CGD: Blockchain é a solução para alguns problemas da banca

“Há que criar momento e as circunstâncias para que [a tecnologia] cresça e se torne ‘mainstream'”, defendeu o diretor de Sistemas de Informação / Tecnologias da Informação da Caixa Geral de Depósitos, após elencar as potencialidades da blockchain para o sistema financeiro.

A inovadora tecnologia blockchain não será milagrosa, mas poderá representar a solução para alguns dos problemas da banca em Portugal, segundo Eugénio Baptista, diretor de Sistemas de Informação / Tecnologias da Informação da Caixa Geral de Depósitos (CGD).

“O setor financeiro está a recuperar de uma grande crise que levou a uma grande desvalorização dos ativos. Em Portugal, o objetivo é o retorno da rentabilidade. Há que rentabilizar o dinheiro que, no nosso caso, é o dinheiro dos contribuintes”, afirmou Baptista, na conferência Blockchain no Setor Financeiro, que teve lugar esta segunda-feira no Instituto Superior de Economia e Gestão (ISEG), em Lisboa.

“A tecnologia blockchain não vem substituir tudo o que temos.
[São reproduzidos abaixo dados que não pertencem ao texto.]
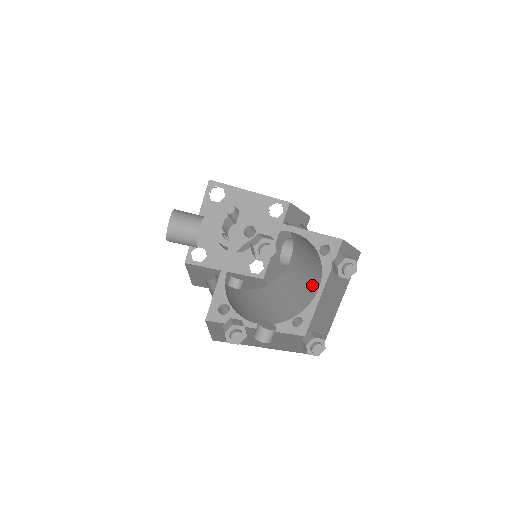
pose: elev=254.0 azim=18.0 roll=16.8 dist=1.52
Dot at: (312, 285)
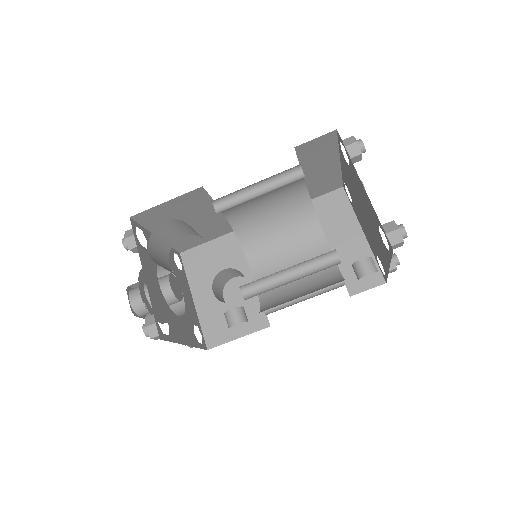
Dot at: (317, 252)
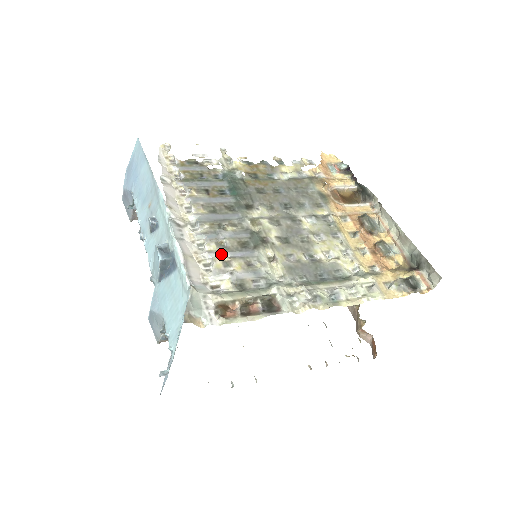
Não é uma solução para tudo, mas é a solução para alguns problemas”, defendeu.

Segundo o responsável da CGD pelos sistemas de informação e tecnologia, há várias dimensões em que o sistema financeiro poderá beneficiar da implementação da tecnologia blockchain (que se baseia na descentralização e incorruptibilidade dos dados associados aos elos). Transferências bancárias e pagamentos, operações de comércio externo, crédito hipotecário e reporte regulatório são algumas das formas, segundo Baptista.
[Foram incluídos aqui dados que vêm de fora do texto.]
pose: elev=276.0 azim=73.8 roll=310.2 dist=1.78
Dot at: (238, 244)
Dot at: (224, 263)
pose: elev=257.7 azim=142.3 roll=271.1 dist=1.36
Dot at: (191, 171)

“Há uma panóplia de opções”, afirmou, referindo que a tecnologia poderá ajudar a banca a lidar com a pressão relacionada regulatório, de redução de custos, de novos hábitos de consumo (mais rápidos e digitais) por parte dos clientes e de competição por parte de fintech e gigantes tecnológicas.

Sublinha, no entanto que “há que criar momento e as circunstâncias para que [a tecnologia] cresça e se torne mainstream“.

Os agentes do setor, com destaque para grandes bancos como JP Morgan, BNP Paribas e Santander, estão a investir fortemente e estimam que o impacto da blockchain para o sistema financeiro chegue aos biliões de euros. Além da banca e gestão de ativos, também empresas de outros setores, incluindo a BP e a IBM, estão a apostar na tecnologia. “Há o capital necessário para responder aos desafios”, acredita Eugénio Baptista.

“O maior problema que vamos ter não é tecnológico – claro que vamos ter problemas tecnológicos -, mas é um problema de escala. Para ser rentável e ter escala, tem de haver participantes e capital. É algo que temos de olhar com atenção e acompanhar”, acrescentou.